BEGIN Extracted data

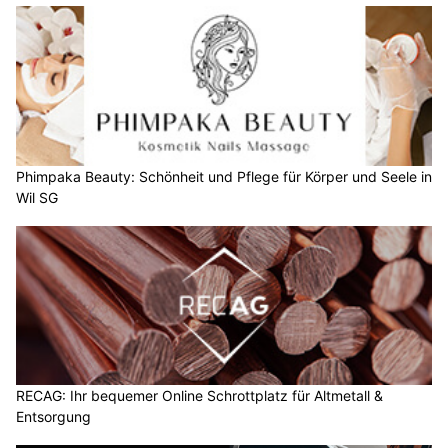
Phimpaka Beauty: Schönheit und Pflege für Körper und Seele in
Wil SG
RECAG: Ihr bequemer Online Schrottplatz für Altmetall &
Entsorgung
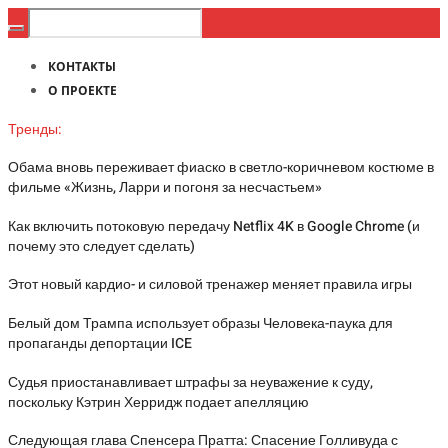
КОНТАКТЫ
О ПРОЕКТЕ
Тренды:
Обама вновь переживает фиаско в светло-коричневом костюме в
фильме «Жизнь, Ларри и погоня за несчастьем»
Как включить потоковую передачу Netflix 4K в Google Chrome (и
почему это следует сделать)
Этот новый кардио- и силовой тренажер меняет правила игры
Белый дом Трампа использует образы Человека-паука для
пропаганды депортации ICE
Судья приостанавливает штрафы за неуважение к суду,
поскольку Кэтрин Херридж подает апелляцию
Следующая глава Спенсера Пратта: Спасение Голливуда с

END Extracted data

**Task objective:**
Transcribe every one of the lines above word for word, leaving out the pictures.

**Solved problem:**
Phimpaka Beauty: Schönheit und Pflege für Körper und Seele in
Wil SG
RECAG: Ihr bequemer Online Schrottplatz für Altmetall &
Entsorgung
КОНТАКТЫ
О ПРОЕКТЕ
Тренды:
Обама вновь переживает фиаско в светло-коричневом костюме в
фильме «Жизнь, Ларри и погоня за несчастьем»
Как включить потоковую передачу Netflix 4K в Google Chrome (и
почему это следует сделать)
Этот новый кардио- и силовой тренажер меняет правила игры
Белый дом Трампа использует образы Человека-паука для
пропаганды депортации ICE
Судья приостанавливает штрафы за неуважение к суду,
поскольку Кэтрин Херридж подает апелляцию
Следующая глава Спенсера Пратта: Спасение Голливуда с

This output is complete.